First, confirm that you have installed the Oracle 12c image using the the following:

$ docker images list

docker_imagesYou should be able see the store/oracle/database-enterprise 12.1.0.2 Docker Image, if missing you need to read my previous post.

Ok, copy the db_env.dat file created in the previous post to a new environment file $ORACLE_SID_env.dat and update database name and password e.g.

####################################################################
## Copyright(c) Oracle Corporation 1998,2016. All rights reserved.##
##                                                                ##
##                   Docker OL7 db12c dat file                    ##
##                                                                ##
####################################################################
##------------------------------------------------------------------
## Specify the basic DB parameters
##------------------------------------------------------------------
## db sid (name)
## default : ORCL
## cannot be longer than 8 characters
DB_SID=PSTG
## db passwd
## default : Oracle
DB_PASSWD=Oracle
## db domain
## default : localdomain
DB_DOMAIN=localdomain
## db bundle
## default : basic
## valid : basic / high / extreme 
## (high and extreme are only available for enterprise edition)
DB_BUNDLE=basic
## end

We will now create the 4 volumes using the docker volume create command and Pure Storage Docker plug-in providing name, size and label.

 docker volume create --driver=pure --opt size=20GB --name=PSTG-u01 --label=product
 docker volume create --driver=pure --opt size=100GB --name=PSTG-u02 --label=oradata
 docker volume create --driver=pure --opt size=200GB --name=PSTG-u03 --label=fast_recovery_area
 docker volume create --driver=pure --opt size=10GB --name=PSTG-u04 --label=redo

We can use the docker volume ls command with a filter to list the 4 database volumes we are interested in using the following syntax

$ docker volume ls -f name=environment

docker_vols

The Pure Storage Docker Plugin also supports docker volume inspect, from here we can see the labels which we defined earlier, great way to see where and what the mount is being used for.

$ docker volume inspect volume name

docker_inspect.png

Now that we have installed the Oracle 12c Docker image and created the 4 volumes we are ready to create our Oracle 12c container using the docker run command with -v to present our newly volumes to our container.

docker run -d –env-file ./PSTG_env.dat -p 1527:1521 -p 5507:5500 -it –name PSTG -v PSTG-u01:/u01 -v PSTG-u02:/u02 -v PSTG-u03:/u03 -v PSTG-u04:/u04 –shm-size=”8g” store/oracle/database-enterprise:12.1.0.2

Progress can be monitored using the docker logs command.

docker logs -f PSTG

Once the container has started we can now connect to it and check out our Oracle 12c environment using the docker exec command and container name

docker exec -it PSTG /bin/bash

From within our Oracle 12c ‘PSTG’ container we can see our Pure Storage volumes (/u01, /u02, /u03 & /u04) and the sizes we specified.

df.png

Now we are in our Docker container we can use SQLPlus to see data file locations, instance name, docker assigned hostname etc…

sqlplus

instance

Docker Volume plugin for Pure Storage

You may have noticed that you can now download a Docker Volume Plugin for Pure Storage from the Docker Store.

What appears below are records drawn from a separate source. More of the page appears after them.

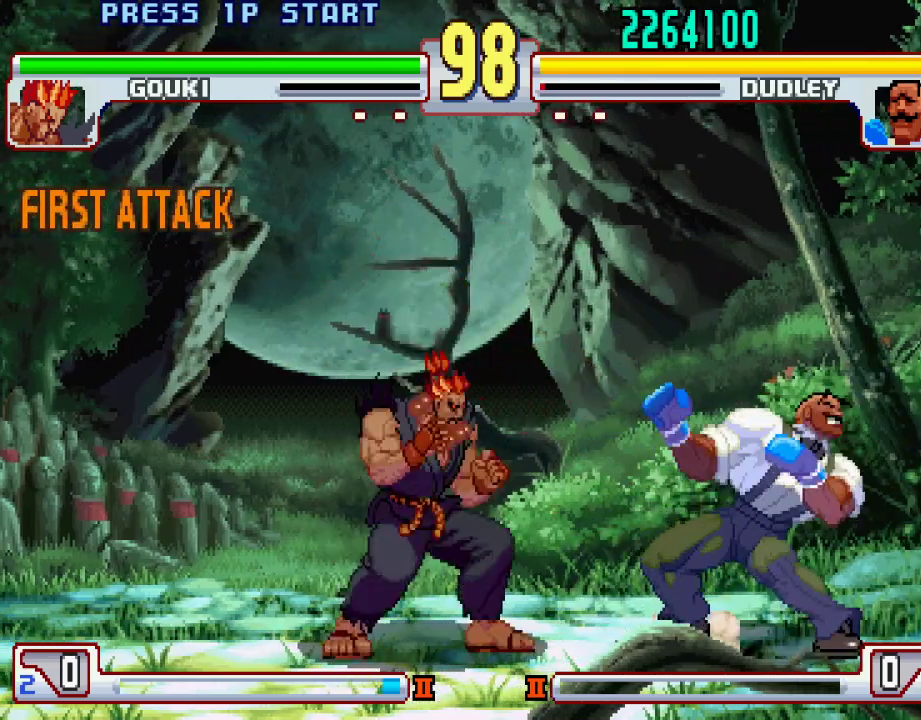
{"buttons": [], "left_stick": "right", "events": [[50, "left_stick", "down-right"], [100, "TRIANGLE", "down"], [400, "TRIANGLE", "up"], [433, "left_stick", "center"], [500, "left_stick", "right"]]}
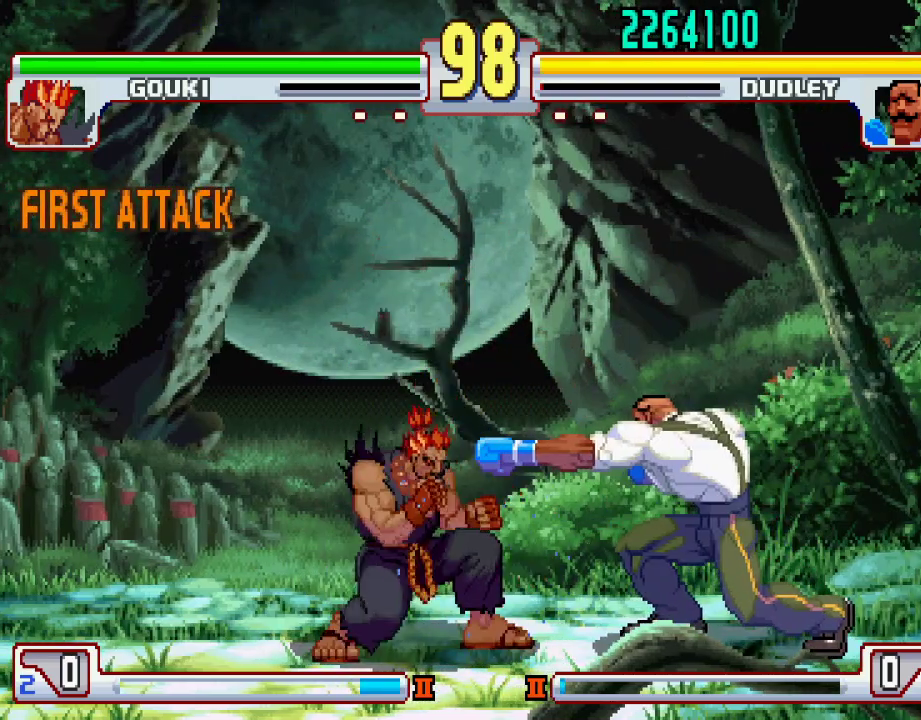
{"buttons": [], "left_stick": "down-right", "events": [[100, "left_stick", "down-right"]]}
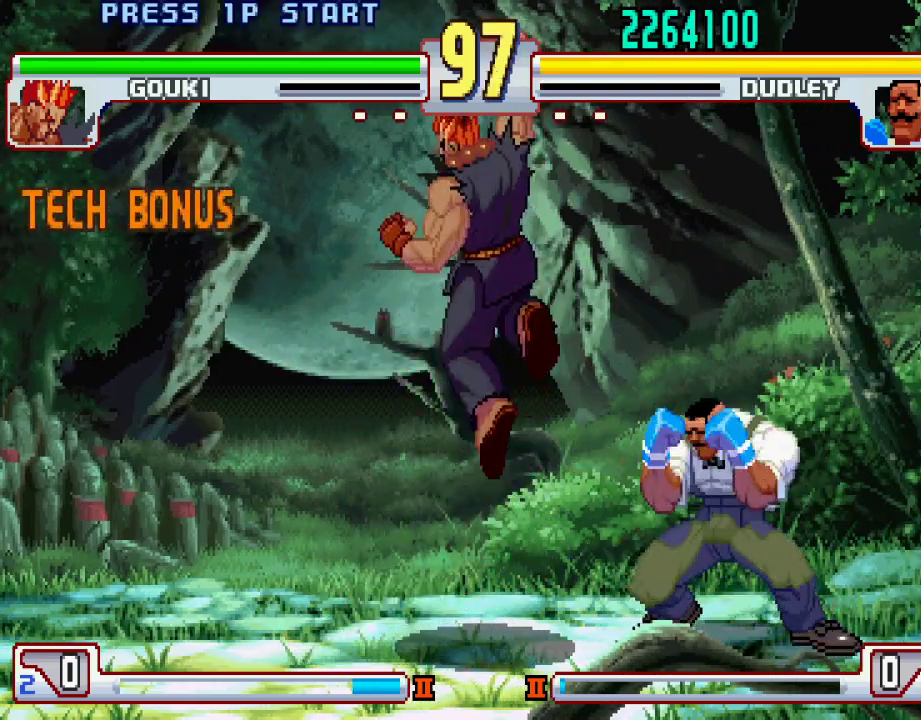
{"buttons": [], "left_stick": "center", "events": [[83, "left_stick", "center"], [167, "L2", "down"], [233, "left_stick", "down-right"], [250, "L2", "up"], [283, "left_stick", "down-left"], [333, "L1", "down"], [383, "L1", "up"], [400, "left_stick", "center"]]}
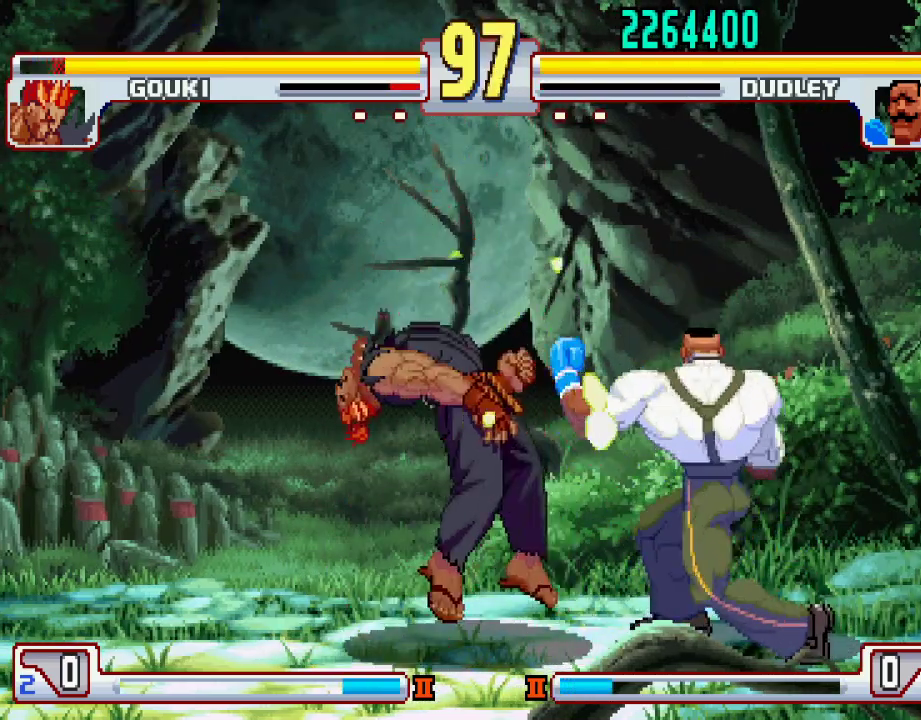
{"buttons": [], "left_stick": "right", "events": [[383, "left_stick", "right"]]}
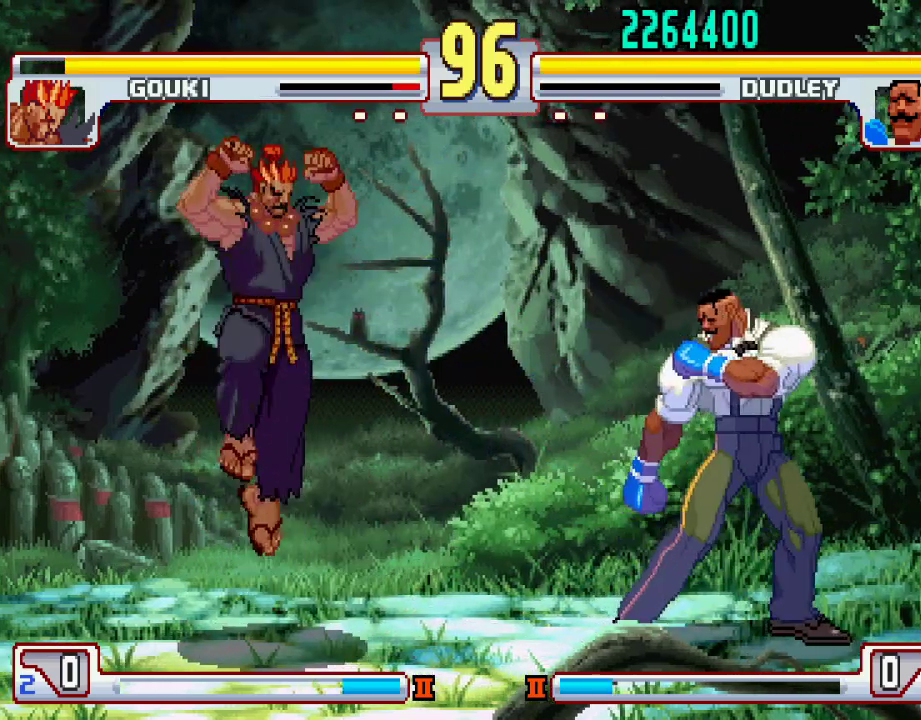
{"buttons": [], "left_stick": "center", "events": [[283, "left_stick", "center"]]}
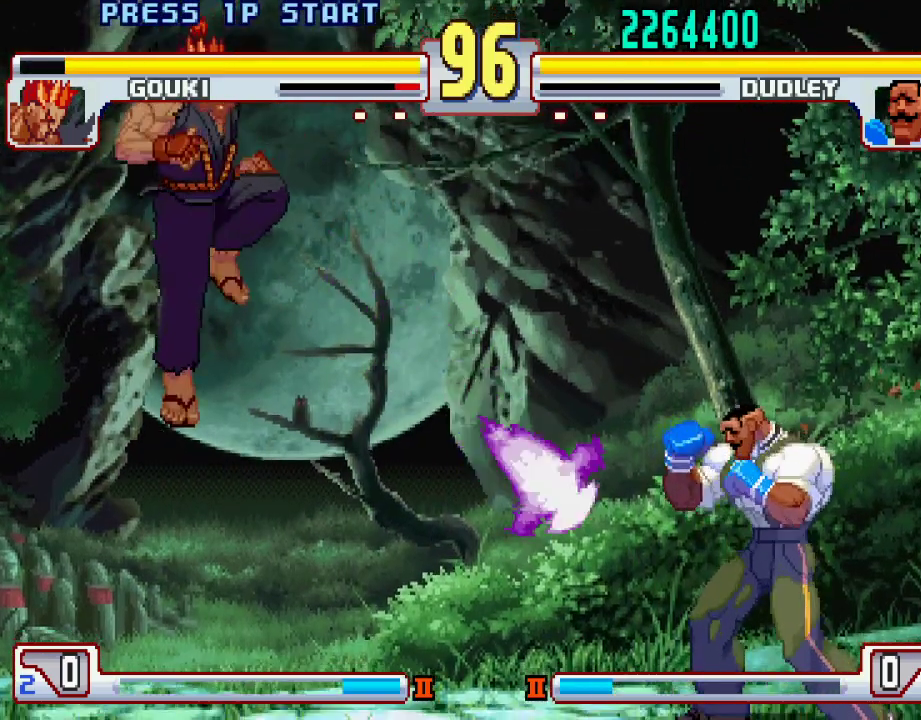
{"buttons": [], "left_stick": "center", "events": [[200, "left_stick", "left"], [267, "left_stick", "center"]]}
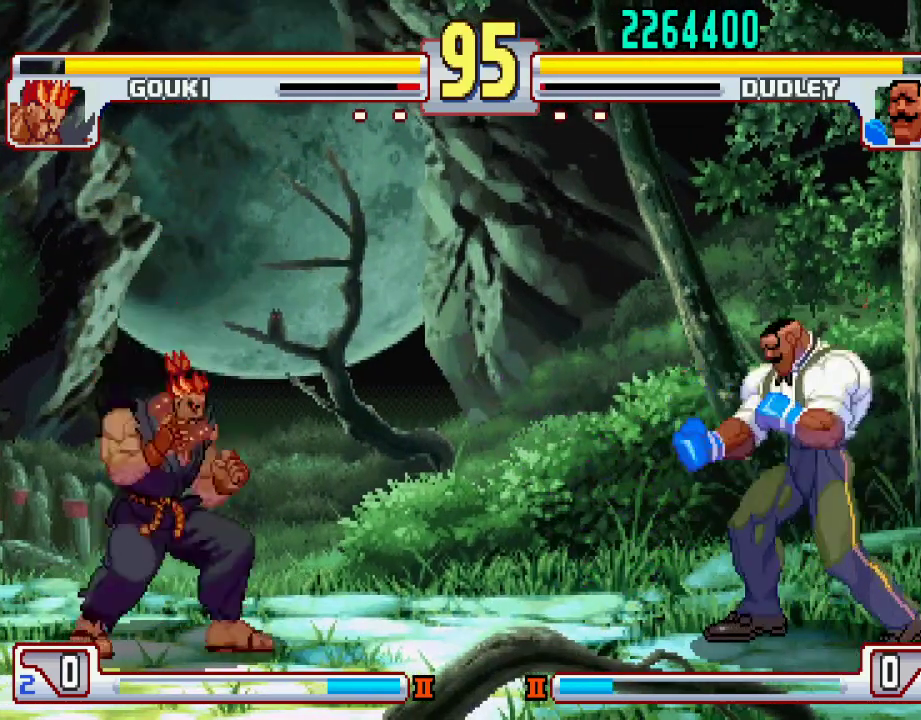
{"buttons": [], "left_stick": "center", "events": [[133, "left_stick", "left"], [250, "left_stick", "center"], [350, "left_stick", "right"], [483, "left_stick", "center"]]}
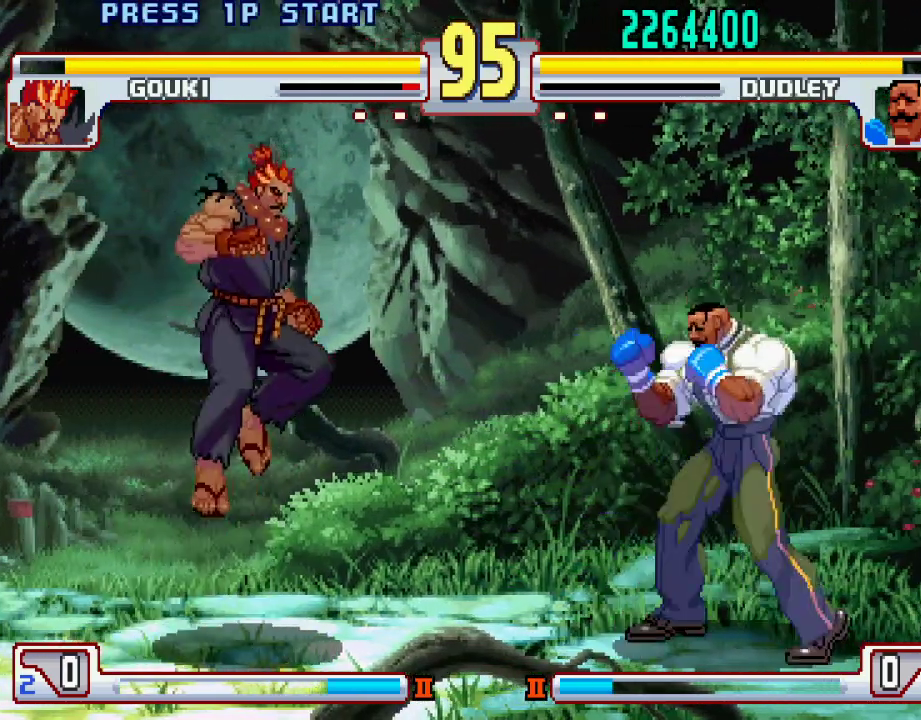
{"buttons": [], "left_stick": "center", "events": [[350, "left_stick", "left"], [433, "left_stick", "center"]]}
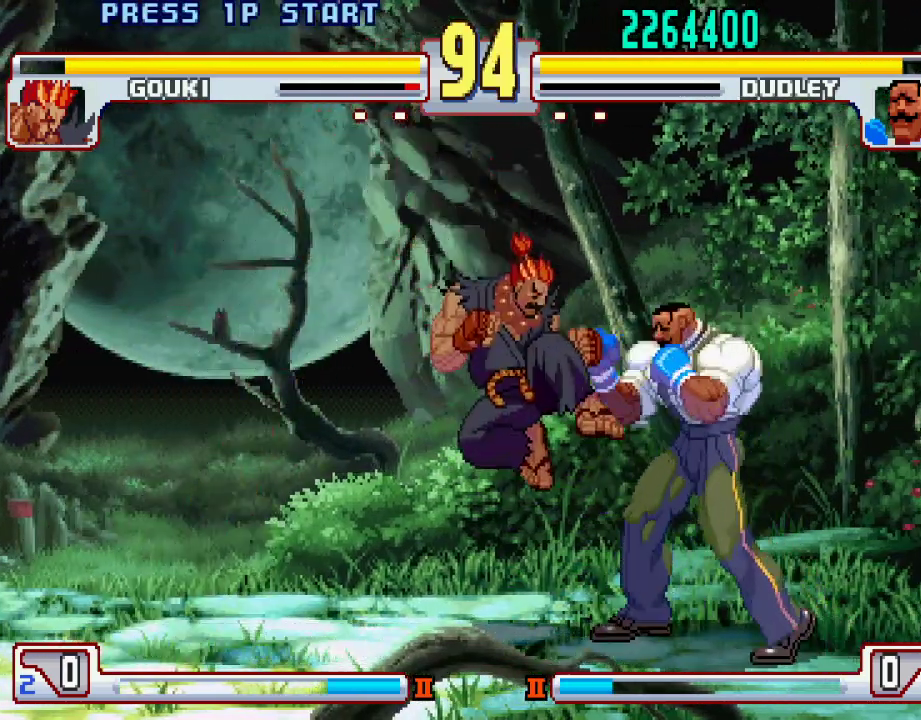
{"buttons": [], "left_stick": "down-right", "events": [[33, "L2", "down"], [150, "left_stick", "right"], [250, "L2", "up"], [283, "left_stick", "down-right"]]}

The Pure Storage Docker Volume plugin provides seamless integration with Docker containers, enabling persistent storage which is a must for many enterprise and database applications

Installation of the Docker Volume is extremely simple and is well documented at the Docker Store.

Once installed the first thing you must do is to let the Volume plugin know about your Pure FlashArray, update /etc/pure-docker-plugin/pure.json to use your FlashArray’s management (not iSCSI) IP address and API Token.

Starting pure-docker-plugin

You can now start the pure-docker-plugin using systemctl start e.g.

[root@z-oracle ~]#  systemctl start pure-docker-plugin

You can also check the log file using systemctl status e.g.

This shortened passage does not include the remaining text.